Scandinavian Health, also known as SHL Group, is not like most Taiwanese companies. The privately held medical device manufacturer is as much influenced by its Swedish founder’s love of engineering techniques as by the fact it was founded in Taiwan.
It is the world’s biggest supplier of drug delivery systems, which include different types of inhalers and injectors. Yet besides holding more than half the global market for those devices and counting some of the world’s biggest pharmaceutical companies among his clients, Roger Samuelsson, founder and group president, has expanded Scandinavian Health’s business to other types of medical equipment such as medical slings and rehabilitation beds.

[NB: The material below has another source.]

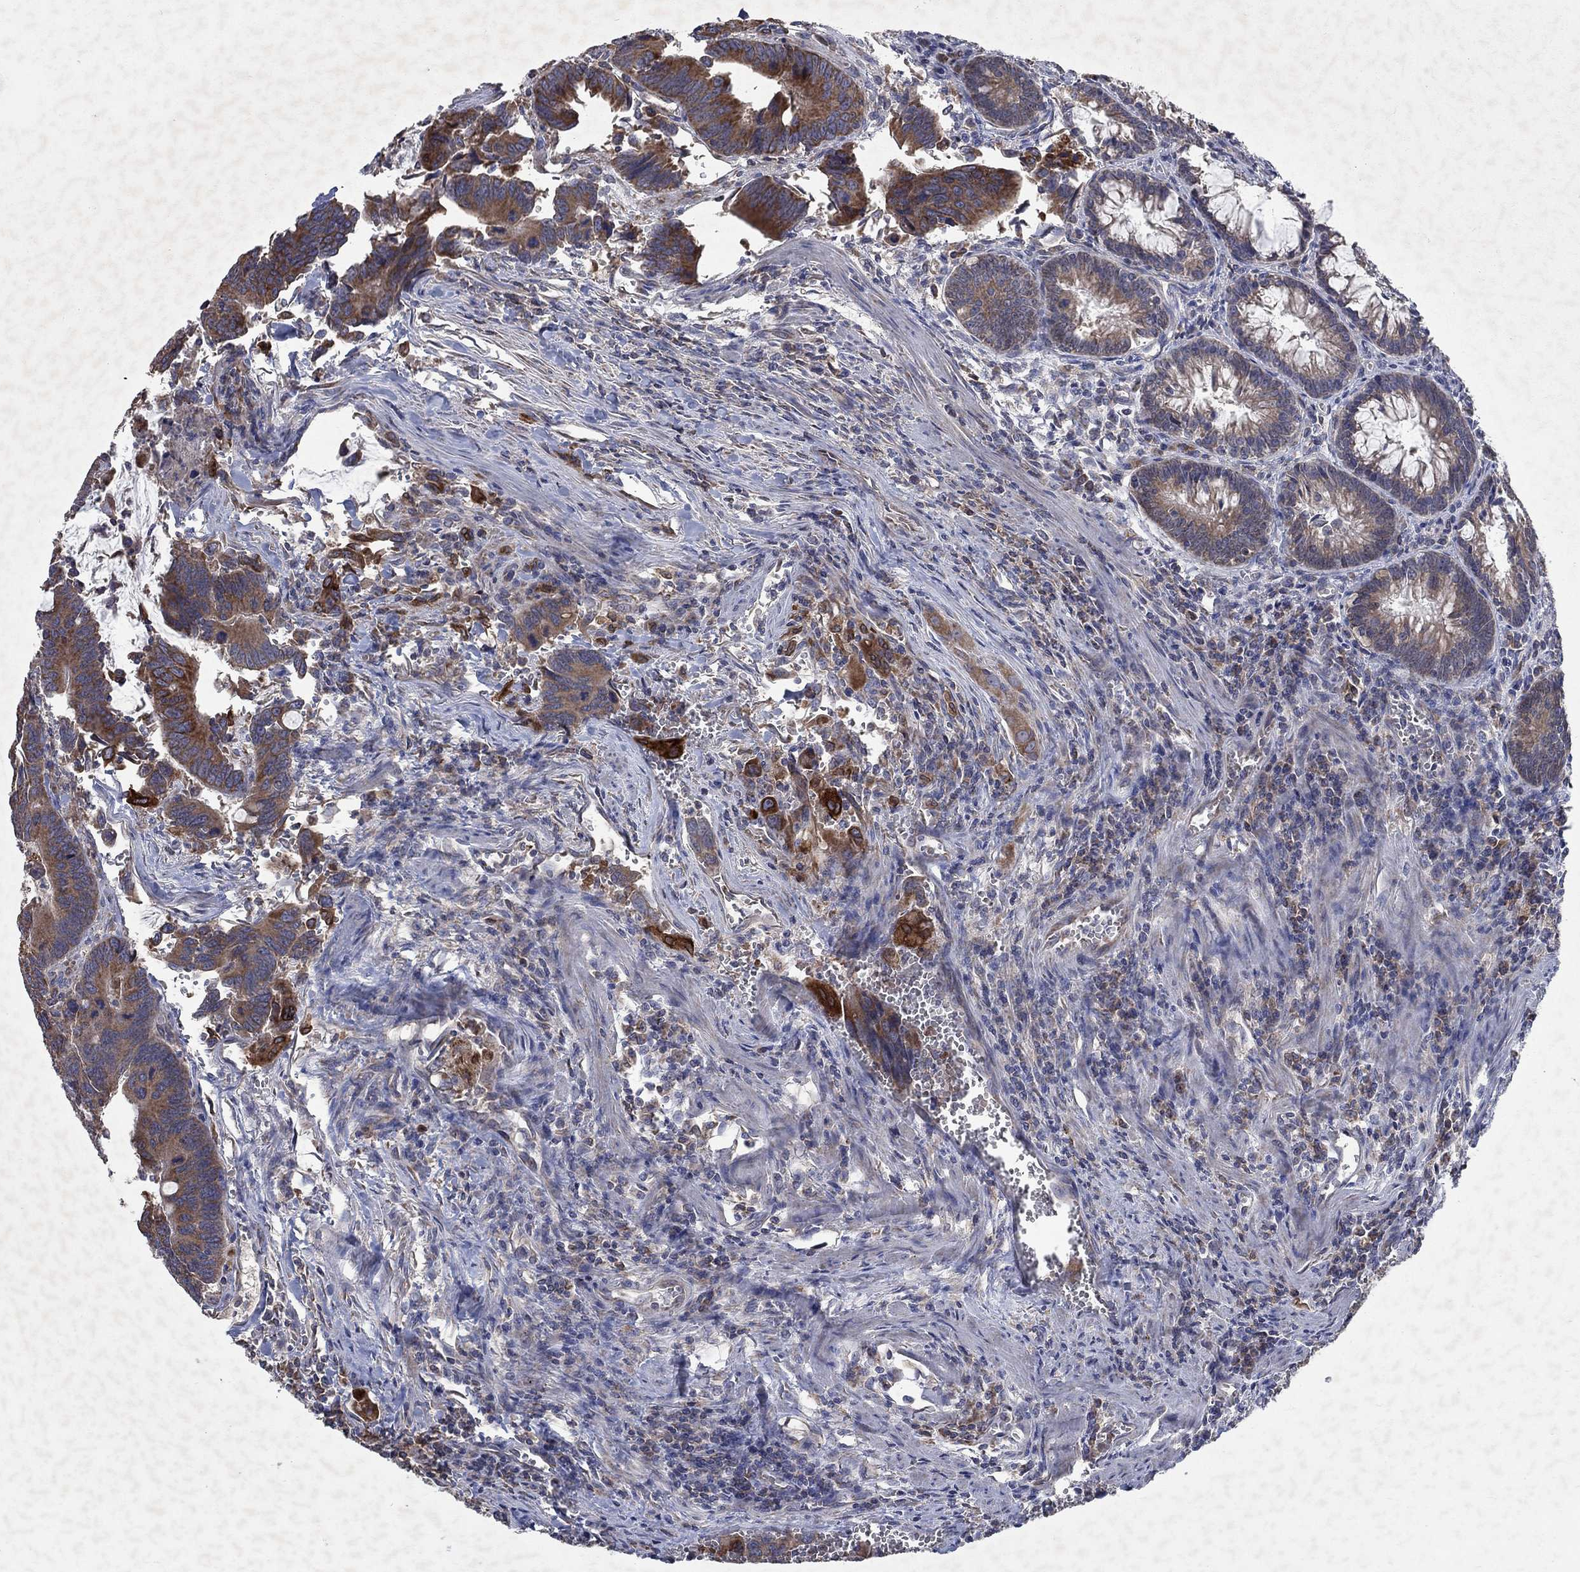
{"staining": {"intensity": "strong", "quantity": ">75%", "location": "cytoplasmic/membranous"}, "tissue": "colorectal cancer", "cell_type": "Tumor cells", "image_type": "cancer", "snomed": [{"axis": "morphology", "description": "Adenocarcinoma, NOS"}, {"axis": "topography", "description": "Rectum"}], "caption": "Colorectal cancer (adenocarcinoma) stained for a protein demonstrates strong cytoplasmic/membranous positivity in tumor cells.", "gene": "NCEH1", "patient": {"sex": "male", "age": 67}}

He has also made Scandinavian Health increasingly vertically integrated and able to provide services from moulding and tooling all the way to final assembly and labelling.
At the beginning of next year, the company will open a new plant in south Florida in the US specifically for final assembly, labelling and packaging services.
This process of “in-sourcing” capabilities, Mr Samuelsson says, is starting to pay off. With business growing at a double-digit rate and orders continuing to come in despite the financial crisis, he expects the Scandinavian Health group to at least double in size within the next three years.
“We’ve signed contracts [with clients] and need to deliver,” he says. “We are at 1000 staff in Taiwan now, and it will not be that hard to grow to 4,000-5,000 people because it’s just doing more of what we’ve always been doing. We don’t need to invest in new technology.”
Scandinavian Health hopes the expansion will boost its market share in drug delivery systems to 70 per cent by 2012. The industry as a whole is growing as well, Mr Samuelsson says. “More and more drugs are being used on a routine basis, and it is too expensive and inconvenient for patients to have to go to the hospital every week or even every day,” he says. This makes the use of disposable injectors, one of Scandinavian Health’s key products, more attractive.
The company was shielded from much of the impact of the financial crisis because it works with large, international pharmaceutical companies and because its delivery devices are one of the last steps in getting a new drug to market.
“It’s at the tail end of the development process, so the pharmaceutical companies were even more anxious to launch new drugs on time during the downturn,” says Mr Samuelsson.
Another shift over the past few years that is driving Scandinavian Health’s expansion is the rise of Asian pharmaceutical companies. “We are getting enquiries from China over the past six months, which never happened two or three years ago,” Mr Samuelsson says.
This is a particularly good development for Scandinavian Health, as its Taiwanese origins means it is much closer, geographically and culturally, to those clients.